Кадр данных с диапазонами идентификаторов датчиков может быть создан, а затем присоединен к исходному кадру данных:
val df = Seq((1, "specificSensor", Some(1)),
(2, "1234", None),
(3, "1234", None),
(4, "specificSensor", Some(2)),
(5, "2345", None),
(6, "2345", None))
.toDF("ID", "Sensor", "No")
val idWindow = Window.orderBy("ID")
val sensorsRange = df
.where($"Sensor" === "specificSensor")
.withColumn("nextId", coalesce(lead($"id", 1).over(idWindow), lit(Long.MaxValue)))
sensorsRange.show(false)
val joinColumn = $"d.ID" > $"s.id" && $"d.ID" < $"s.nextId"
val result =
df.alias("d")
.join(sensorsRange.alias("s"), joinColumn, "left")
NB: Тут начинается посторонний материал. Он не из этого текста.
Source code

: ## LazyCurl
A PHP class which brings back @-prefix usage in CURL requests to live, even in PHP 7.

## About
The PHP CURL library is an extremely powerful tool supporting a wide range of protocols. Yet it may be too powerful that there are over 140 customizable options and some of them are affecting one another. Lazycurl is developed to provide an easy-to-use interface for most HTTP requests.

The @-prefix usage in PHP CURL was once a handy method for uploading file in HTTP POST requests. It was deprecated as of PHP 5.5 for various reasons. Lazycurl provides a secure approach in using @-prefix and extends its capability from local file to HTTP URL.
.select($"d.ID", $"d.Sensor", coalesce($"d.No", $"s.No").alias("No"))
Вывод:
+---+--------------+---+-------------------+
|ID |Sensor |No |nextId |
+---+--------------+---+-------------------+
|1 |specificSensor|1 |4 |
|4 |specificSensor|2 |9223372036854775807|
+---+--------------+---+-------------------+
+---+--------------+---+
|ID |Sensor |No |
+---+--------------+---+
|1 |specificSensor|1 |
|2 |1234 |1 |
|3 |1234 |1 |
|4 |specificSensor|2 |
|5 |2345 |2 |
|6 |2345 |2 |
+---+--------------+---+